In a case study presented at the Conference on Retroviruses and Opportunistic Infections (CROI) in Atlanta, GA, on March 4, 2013, investigators reported on a 26-month-old child from Mississippi with HIV who was functionally cured.
The child, born prematurely in July 2010 to a mother who didn’t know she was infected with HIV, was treated with the antiretroviral drugs zidovudine, lamivudine and nevirapine starting 30 hours after birth and continuing for the next 18 months. After one month on the antiretroviral drugs, the baby’s viral load was undetectable. Although the drug regimen was stopped at the mother’s request when the child was 18 months old, the viral load is still undetectable some 10 months later. Investigators continue to monitor the case.

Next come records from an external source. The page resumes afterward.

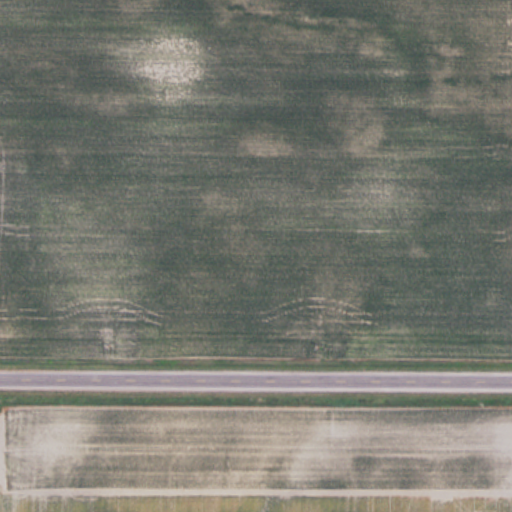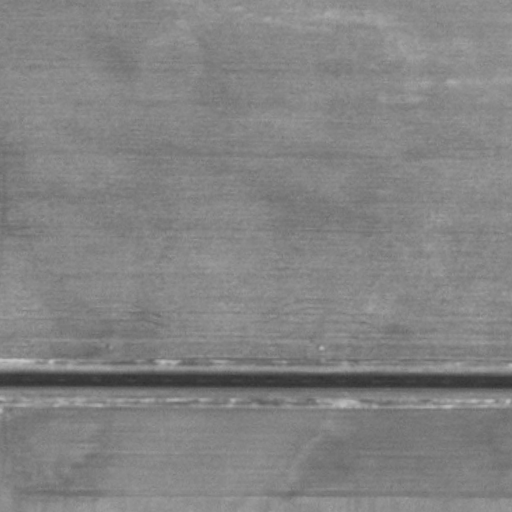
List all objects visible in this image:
road: (256, 379)
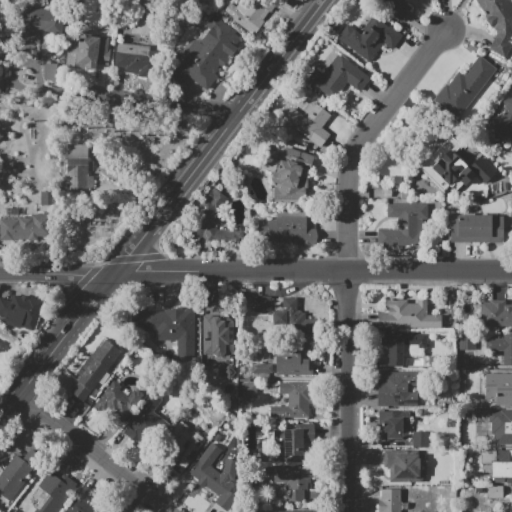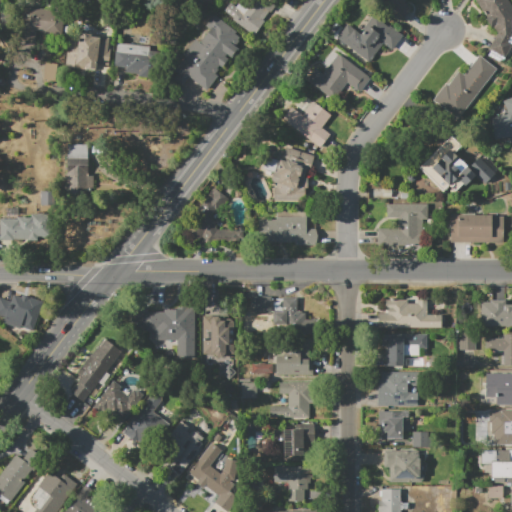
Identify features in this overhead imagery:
building: (397, 5)
building: (394, 7)
building: (247, 13)
building: (250, 13)
road: (455, 15)
building: (41, 20)
building: (498, 22)
building: (39, 23)
building: (499, 23)
building: (369, 36)
building: (368, 37)
building: (87, 51)
building: (87, 51)
building: (206, 54)
building: (208, 54)
building: (132, 56)
building: (132, 58)
building: (49, 71)
building: (337, 76)
building: (338, 77)
building: (462, 87)
building: (464, 87)
road: (142, 97)
building: (503, 120)
building: (503, 121)
building: (308, 122)
building: (310, 123)
road: (363, 137)
building: (453, 167)
building: (77, 168)
building: (459, 168)
building: (77, 170)
building: (290, 173)
building: (292, 173)
road: (162, 210)
building: (210, 221)
building: (211, 222)
building: (403, 224)
building: (404, 225)
building: (22, 227)
building: (24, 227)
building: (475, 228)
building: (477, 228)
building: (284, 230)
building: (286, 231)
road: (255, 270)
building: (260, 304)
building: (21, 310)
building: (21, 310)
building: (495, 313)
building: (496, 314)
building: (285, 315)
building: (406, 315)
building: (408, 315)
building: (291, 318)
building: (166, 326)
building: (162, 331)
building: (217, 335)
building: (216, 336)
building: (466, 340)
building: (401, 346)
building: (402, 346)
building: (501, 346)
building: (501, 347)
building: (294, 358)
building: (295, 360)
building: (94, 368)
building: (94, 368)
building: (499, 386)
building: (396, 388)
building: (247, 389)
building: (398, 389)
building: (499, 389)
road: (347, 391)
building: (292, 400)
building: (117, 401)
building: (117, 401)
building: (293, 402)
building: (144, 421)
building: (146, 421)
building: (392, 424)
building: (392, 424)
building: (505, 427)
building: (420, 438)
building: (293, 439)
building: (294, 440)
building: (181, 447)
building: (176, 450)
road: (94, 453)
building: (498, 462)
building: (498, 463)
building: (402, 465)
building: (403, 466)
building: (16, 472)
building: (16, 473)
building: (215, 475)
building: (210, 477)
building: (292, 480)
building: (293, 481)
building: (51, 491)
building: (53, 492)
building: (495, 492)
building: (388, 500)
building: (389, 500)
building: (511, 500)
building: (83, 502)
building: (511, 502)
building: (86, 503)
building: (285, 511)
building: (301, 511)
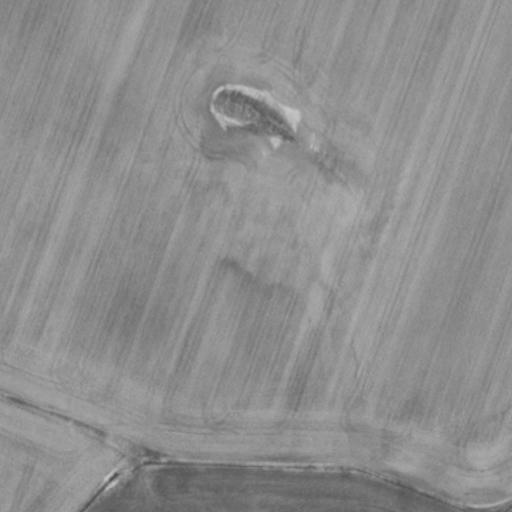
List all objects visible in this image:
airport: (258, 489)
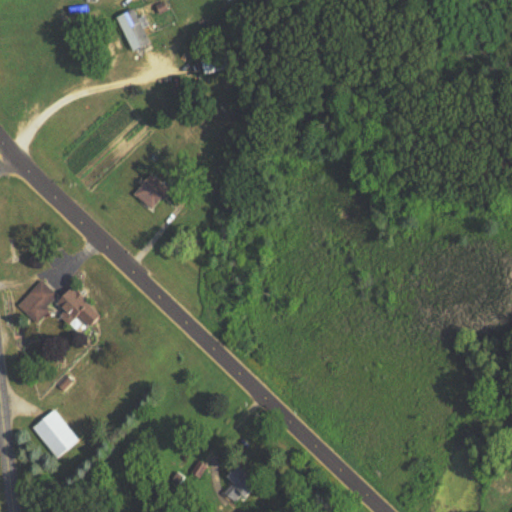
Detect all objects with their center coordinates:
building: (134, 30)
building: (215, 62)
road: (77, 94)
building: (152, 193)
building: (38, 301)
building: (79, 310)
road: (190, 325)
building: (57, 434)
road: (8, 444)
building: (244, 485)
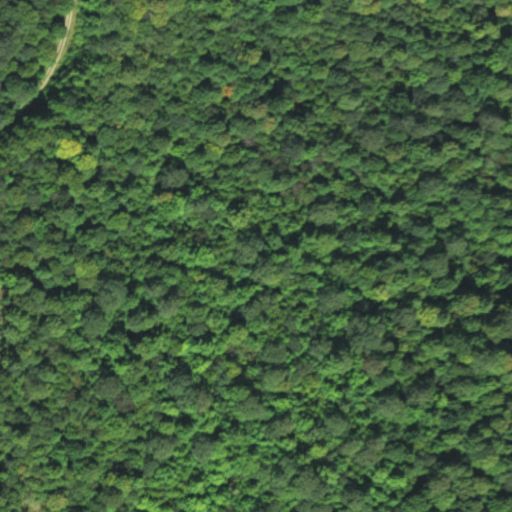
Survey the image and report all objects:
road: (69, 58)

The case study, “Functional HIV Cure after Very Early ART of an Infected Infant,” was presented by lead case analysts Deborah Persaud, MD, associate professor of infectious diseases at the Johns Hopkins Children’s Center in Baltimore, and Katherine Luzuriaga, MD, professor of pediatrics and molecular medicine at the University of Massachusetts Medical School in Worcester. The research by these and other investigators working on the case was supported through funding from the National Institute of Allergy and Infectious Diseases (NIAID) and the Eunice Kennedy Shriver National Institute of Child Health and Human Development (NICHD), branches of the National Institutes of Health.

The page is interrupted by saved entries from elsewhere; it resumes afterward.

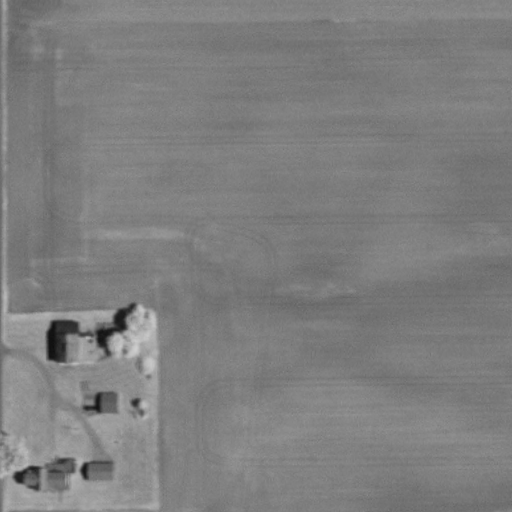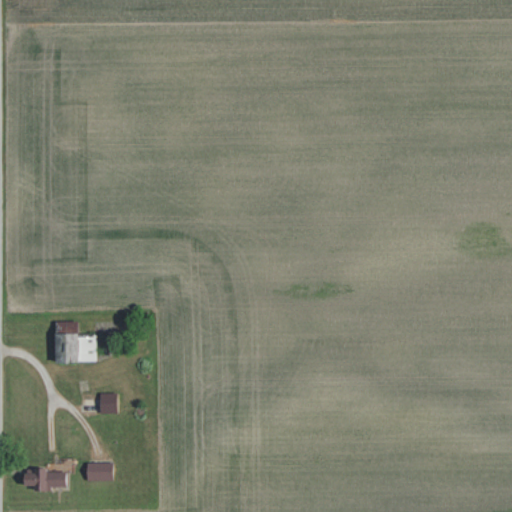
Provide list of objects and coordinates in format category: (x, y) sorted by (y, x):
building: (76, 346)
building: (108, 401)
building: (100, 470)
building: (46, 478)
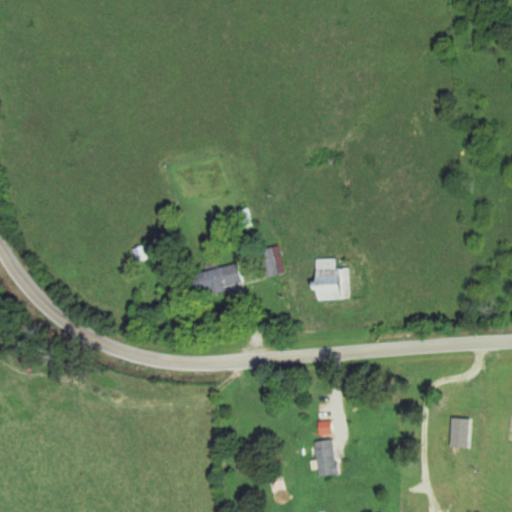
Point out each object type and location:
building: (223, 279)
building: (333, 279)
road: (232, 358)
building: (326, 457)
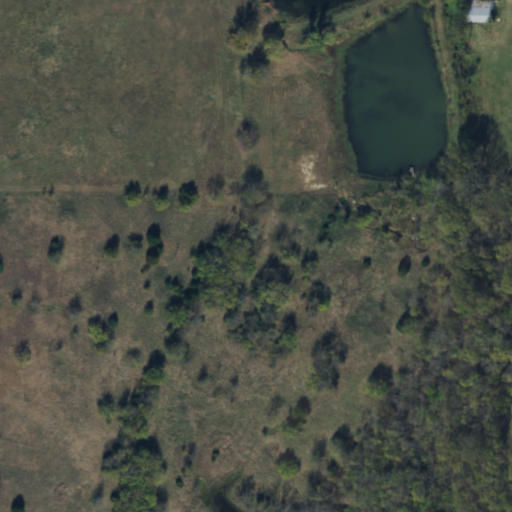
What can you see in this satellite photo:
building: (479, 11)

“Despite the fact that research has given us the tools to prevent mother-to-child transmission of HIV, many infants are unfortunately still born infected. With this case, it appears we may have not only a positive outcome for the particular child, but also a promising lead for additional research toward curing other children,” said Anthony S. Fauci, MD, NIAID Director.
“This case suggests that providing antiretroviral therapy within the very first few days of life to infants infected with HIV through their mothers via pregnancy or delivery may prevent HIV from establishing a reservoir, or hiding place, in their bodies and, therefore, achieve a cure for those children,” said Persaud.